DATA SHOWN.
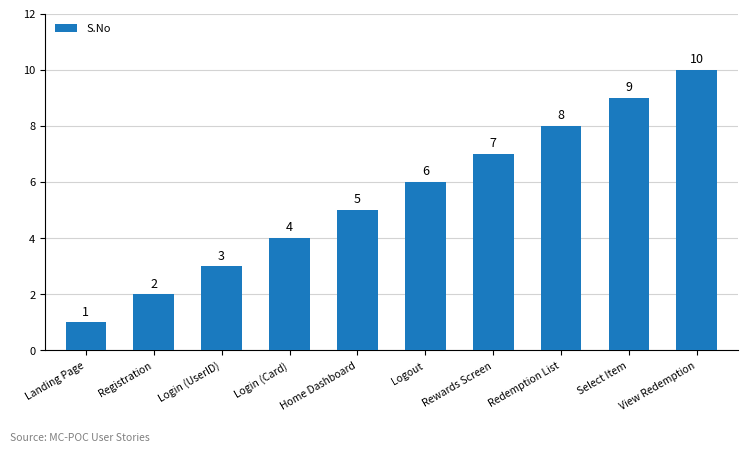

Where is the data nearest to the value 5?

Home Dashboard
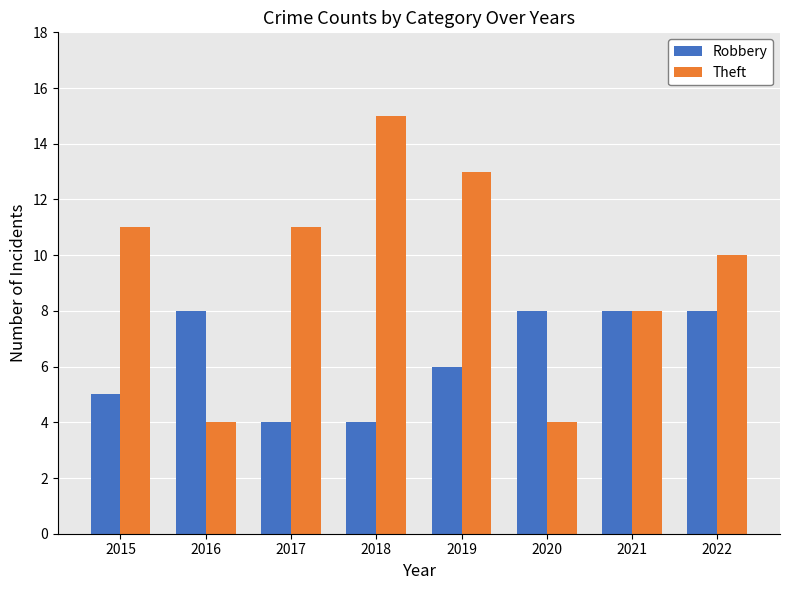

At 2019, list the series in order from smallest to largest.

Robbery, Theft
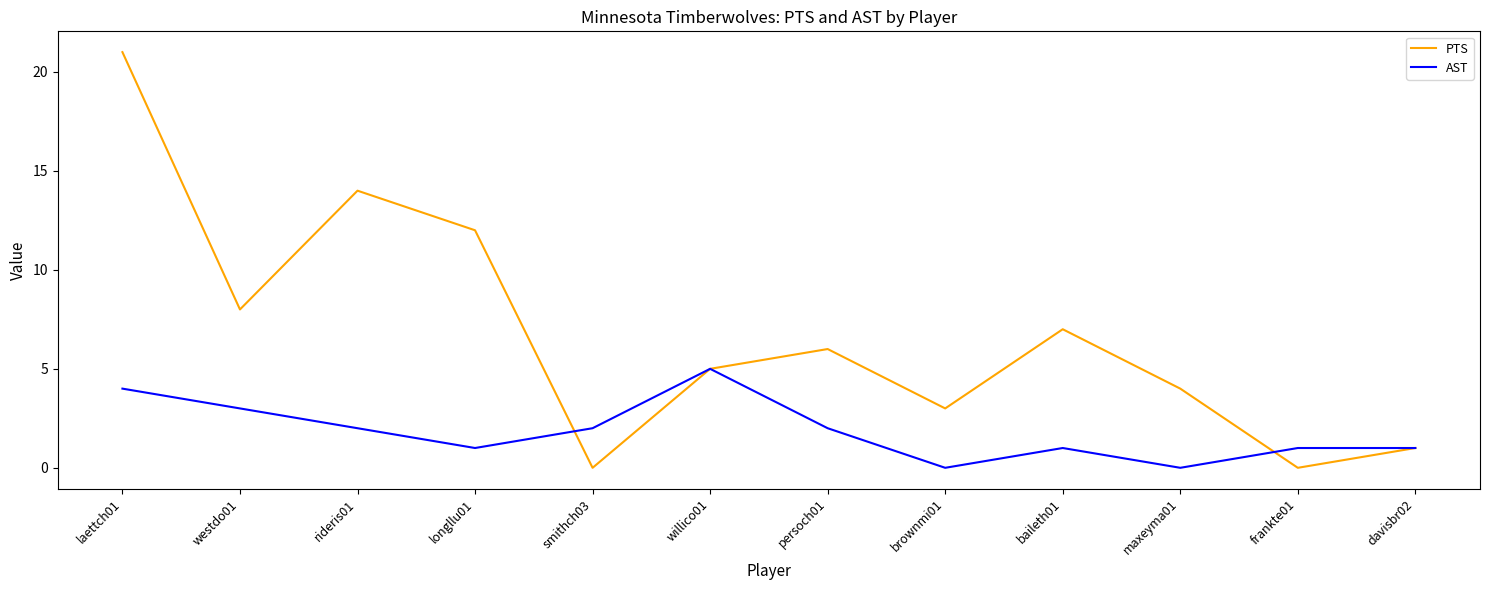

At which category is the sum across all series the highest?

laettch01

ACTIVITY. Please output the stretch of items from the line that contains "At 2019, list" through the end of the items, both ends included, reproducing each line exactly and leaving the pictures out.

OUTPUT OF THE TASK.
At 2019, list the series in order from smallest to largest.

Robbery, Theft

At which category is the sum across all series the highest?

laettch01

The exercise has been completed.